M. Sealy-Harrington : Sénateur, je tiens simplement à souligner que lorsque vous qualifiez l’antisémitisme de haine envers les Juifs — une caractérisation que j’approuve entièrement, je tiens à le préciser —, je vous encourage à lire la définition de l’AIMH — qui ne mentionne pas la haine — et celle qui figure dans la déclaration du New Jersey — qui fait allusion à la haine.
Votre conception de l’antisémitisme correspond exactement à la mienne. Si c’est ce que vous cherchez à cibler, je vous encourage vivement à prendre en considération d’autres définitions qui, à l’instar du rapport de 2023 sur l’islamophobie, considèrent le racisme comme un ensemble de préjugés, de haine et de discrimination.
Le sénateur Arnot : J’ai juste une question complémentaire, très brève, à poser à tous les témoins qui souhaiteraient s’exprimer à ce sujet, une question qui s’appuie sur ce qu’a dit le rabbin. Compte tenu des dispositions actuelles du Code criminel en matière de propagande haineuse, de menaces, de méfaits à l’égard de biens d’autrui ou de biens religieux et de droits de la personne, où remarquez-vous de véritables lacunes dans la protection des Juifs canadiens contre le harcèlement, l’intimidation et les menaces, et quelles modifications législatives ou politiques précises recommanderiez-vous que le comité inclue dans ses recommandations?
M. Sealy-Harrington : Je vous remercie de votre question, sénateur.
Je ne crois pas qu’il y ait de lacunes en matière de lutte contre les crimes antisémites. Les crimes haineux sont déjà criminalisés. L’antisémitisme est une forme reconnue de haine raciale.
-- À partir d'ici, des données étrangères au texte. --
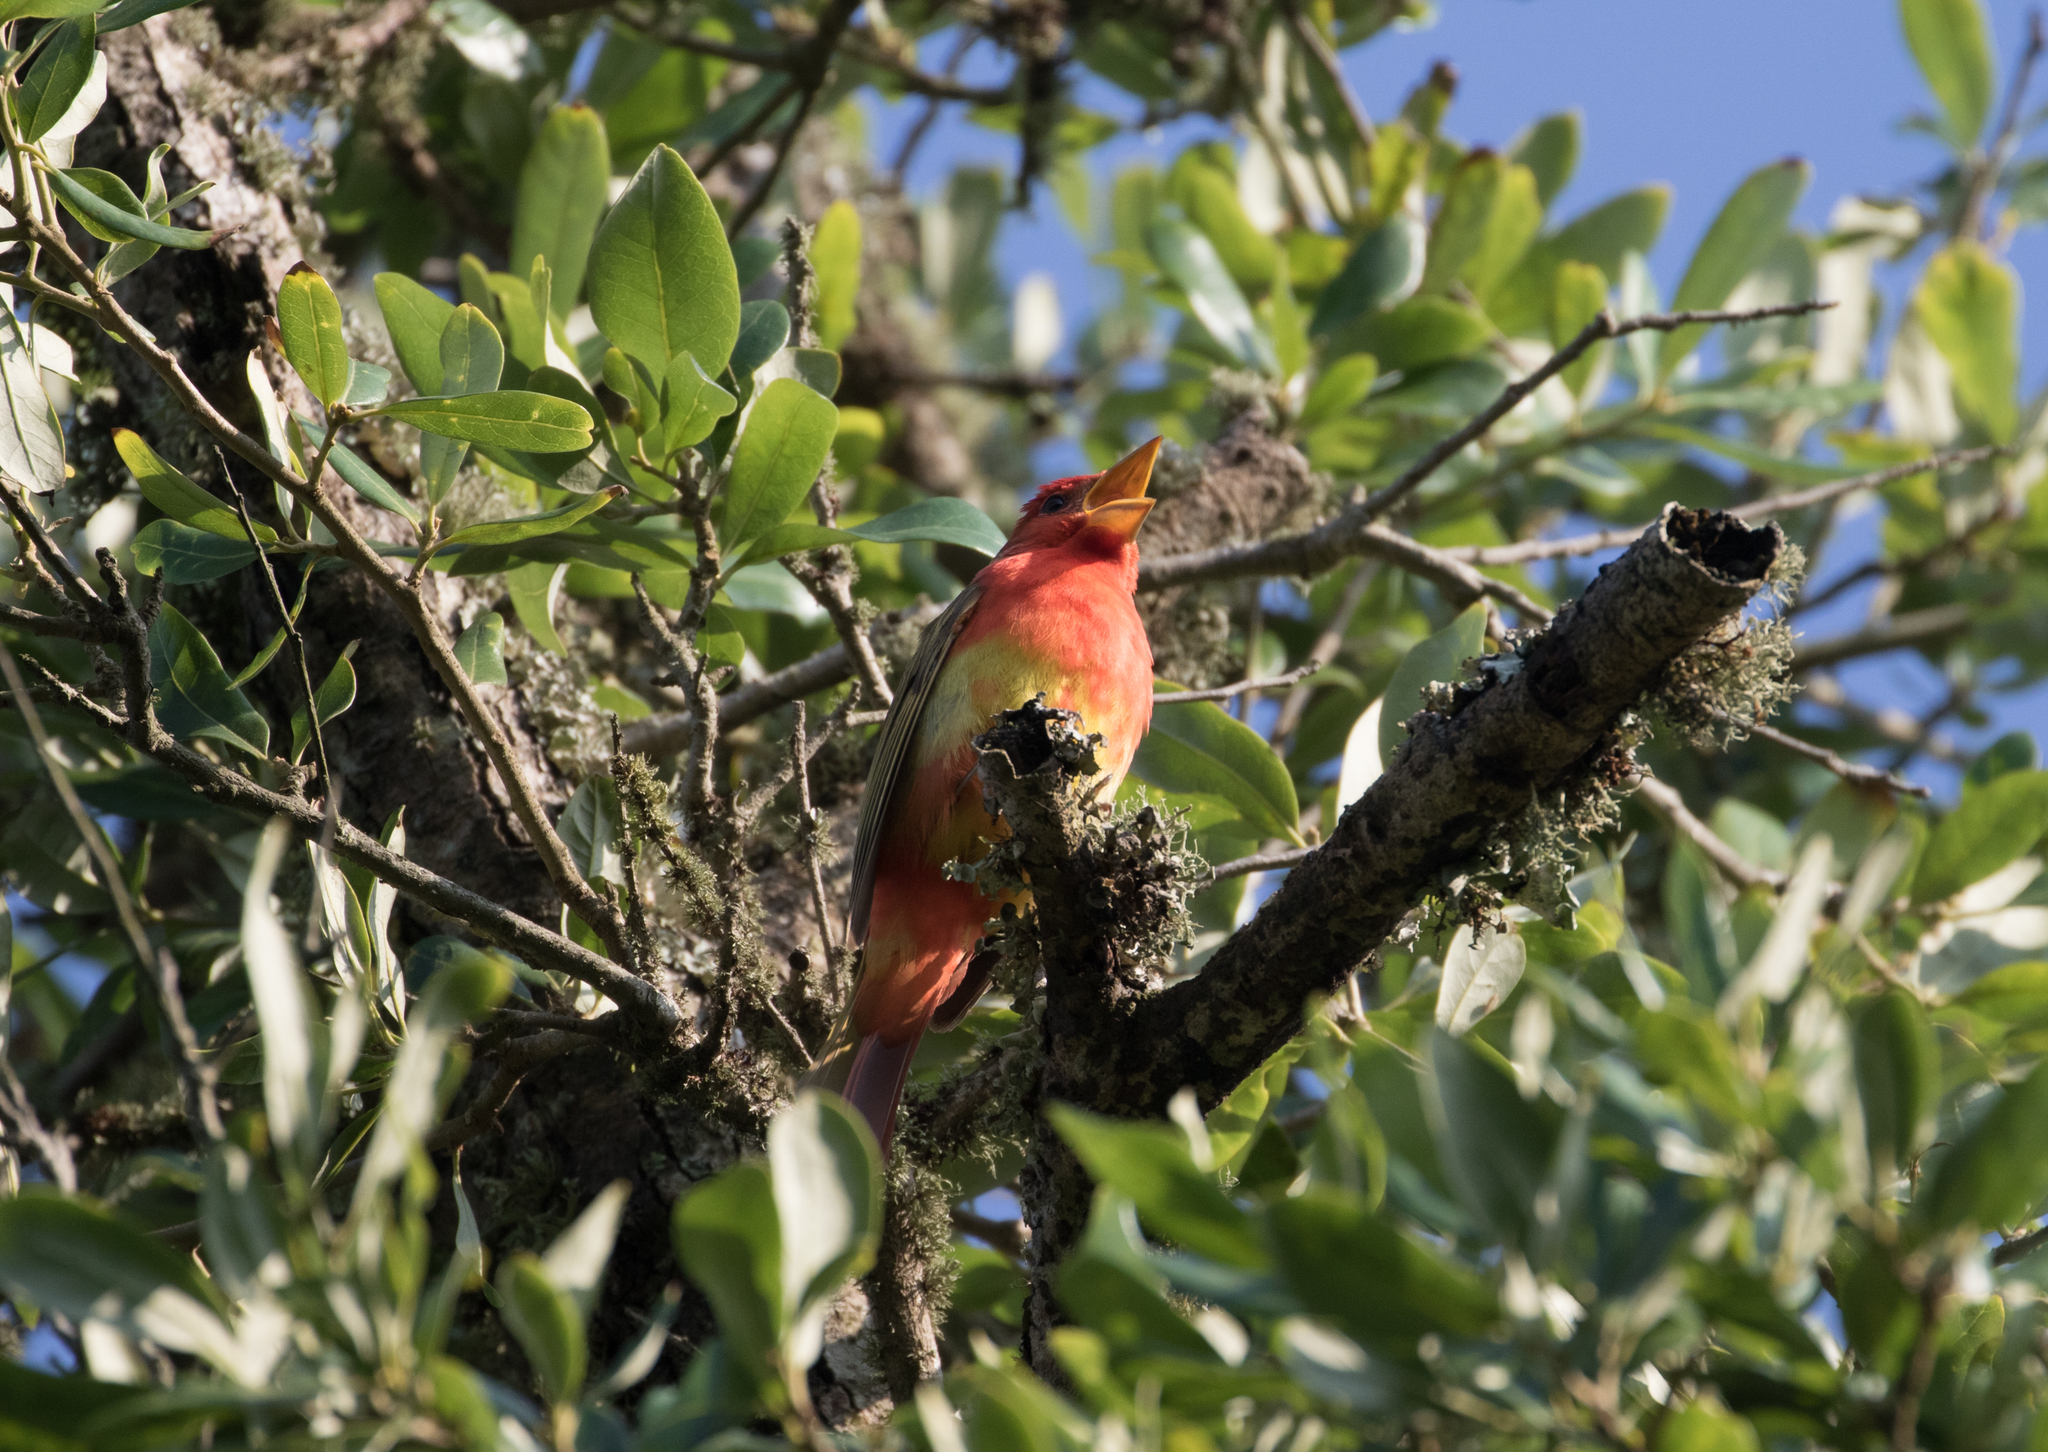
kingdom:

En fait, depuis le 7 octobre, nous avons assisté à de nombreuses accusations de crimes à motivation antisémite, mais après un examen objectif de ces accusations, les tribunaux ont systématiquement jugé qu’il ne s’agissait pas de crimes à motivation antisémite.
Si vous examinez la pétition des étudiants de l’Université métropolitaine de Toronto, le campement établi à l’Université de Toronto, ou les actions de la militante juive de l’Université York qui a jeté de la peinture rouge sur une librairie Indigo, vous constaterez que cette militante juive a agi ainsi parce qu’elle critiquait le soutien apporté à l’armée israélienne par le propriétaire des librairies Indigo.
Lorsque les tribunaux étudient ces cas objectivement et les soumettent à des examens minutieux, vous ne constatez pas une absence de condamnations attribuable à une lacune du système, mais plutôt au fait que le système fonctionne en rejetant correctement les allégations spécieuses d’antisémitisme et en reconnaissant ce qui constitue très clairement des manifestations contre la guerre.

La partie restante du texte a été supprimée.